WASHINGTON— U.S. job growth slowed sharply last month with employers adding only 142,000 jobs in August. That’s well below analyst expectations of more than 200,000 new hires.
For some job seekers, August was not a good month. Hiring fell to the slowest pace in eight months, and the previous estimate for June was revised lower by 28,000 jobs.
But if financial markets were worried, it didn’t show.
After the initial disappointment, stocks returned to positive territory. And despite fewer jobs in manufacturing and a decline in retail employment, many analysts are taking the long view.
“We’ve had a lot of other data points that have been pointing forward for the economy, and I think, once we get past this one month report, that we’ll see an economy that’s continuing to recover,” said Bankrate.com bureau chief Mark Hamrick, who believes the August job numbers are a seasonal blip.

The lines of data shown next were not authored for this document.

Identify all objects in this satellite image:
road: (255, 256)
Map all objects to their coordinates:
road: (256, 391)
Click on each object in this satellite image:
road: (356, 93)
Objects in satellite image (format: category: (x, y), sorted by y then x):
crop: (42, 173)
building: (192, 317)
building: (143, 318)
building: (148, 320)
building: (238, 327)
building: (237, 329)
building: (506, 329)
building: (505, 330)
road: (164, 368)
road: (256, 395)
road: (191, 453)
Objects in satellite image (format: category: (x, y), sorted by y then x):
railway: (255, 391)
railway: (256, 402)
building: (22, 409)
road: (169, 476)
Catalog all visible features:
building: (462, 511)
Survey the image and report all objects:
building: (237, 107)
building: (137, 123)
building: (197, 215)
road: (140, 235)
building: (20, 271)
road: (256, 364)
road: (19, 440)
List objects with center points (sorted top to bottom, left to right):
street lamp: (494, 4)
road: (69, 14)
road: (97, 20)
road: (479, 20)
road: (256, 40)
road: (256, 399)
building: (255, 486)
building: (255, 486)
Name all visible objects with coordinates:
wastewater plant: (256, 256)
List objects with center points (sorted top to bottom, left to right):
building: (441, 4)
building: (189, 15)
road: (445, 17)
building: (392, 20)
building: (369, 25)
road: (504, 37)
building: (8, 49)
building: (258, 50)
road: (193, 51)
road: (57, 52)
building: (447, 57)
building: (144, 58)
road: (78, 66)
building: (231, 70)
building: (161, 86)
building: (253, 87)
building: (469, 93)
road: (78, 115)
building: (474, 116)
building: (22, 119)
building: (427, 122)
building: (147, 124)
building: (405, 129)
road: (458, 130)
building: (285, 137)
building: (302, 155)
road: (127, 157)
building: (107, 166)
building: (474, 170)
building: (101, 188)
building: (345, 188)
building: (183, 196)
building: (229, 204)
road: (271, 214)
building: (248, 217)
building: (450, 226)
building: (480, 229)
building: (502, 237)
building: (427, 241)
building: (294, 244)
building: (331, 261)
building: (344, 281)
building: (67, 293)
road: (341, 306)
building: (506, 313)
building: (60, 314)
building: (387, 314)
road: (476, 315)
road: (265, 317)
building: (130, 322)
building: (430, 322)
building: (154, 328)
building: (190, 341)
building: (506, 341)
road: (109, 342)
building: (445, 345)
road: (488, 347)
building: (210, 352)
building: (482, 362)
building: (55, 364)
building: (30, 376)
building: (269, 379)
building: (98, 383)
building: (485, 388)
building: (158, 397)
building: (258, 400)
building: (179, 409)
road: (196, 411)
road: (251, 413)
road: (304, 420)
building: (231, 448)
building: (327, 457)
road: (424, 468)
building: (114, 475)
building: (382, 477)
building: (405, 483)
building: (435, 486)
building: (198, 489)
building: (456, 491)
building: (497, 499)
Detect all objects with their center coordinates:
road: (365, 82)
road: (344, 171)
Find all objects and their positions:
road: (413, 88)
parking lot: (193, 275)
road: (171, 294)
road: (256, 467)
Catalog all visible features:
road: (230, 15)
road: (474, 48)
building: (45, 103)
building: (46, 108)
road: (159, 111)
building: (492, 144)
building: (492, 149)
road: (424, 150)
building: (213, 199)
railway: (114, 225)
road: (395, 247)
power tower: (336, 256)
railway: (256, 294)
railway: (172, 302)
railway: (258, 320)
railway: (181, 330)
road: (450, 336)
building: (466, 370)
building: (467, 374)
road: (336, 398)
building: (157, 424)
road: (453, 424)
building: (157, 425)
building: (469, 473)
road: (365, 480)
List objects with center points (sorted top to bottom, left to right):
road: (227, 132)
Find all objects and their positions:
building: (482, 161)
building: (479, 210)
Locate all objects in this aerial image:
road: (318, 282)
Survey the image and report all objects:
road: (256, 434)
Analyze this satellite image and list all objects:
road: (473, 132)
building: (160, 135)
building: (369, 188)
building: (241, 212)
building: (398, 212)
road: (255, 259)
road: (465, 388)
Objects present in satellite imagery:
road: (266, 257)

"It reinforces the Fed's view they'll be cautious with respect to changing policy. They'll finish QE3 October/November, but they won't be all that anxious to be raising interest rates in the springtime as some people had expected," said . Wells Fargo chief economist John Silvia.
Raising interest rates too soon could slow the recovery just as business optimism is starting to grow.
A new study by the American Institute of Certified Public Accountants showed 20 percent of businesses surveyed expect to hire more staff.
“And so when the cost of capital goes up, that impacts people’s desire, their willingness to potentially invest, and they might be a little more cautious,” said AICPA Chair Valerie Rainey.
Seasonal aberration or not, U.S. unemployment fell 0.1 percent to 6.1 percent - likely because fewer people were looking for work.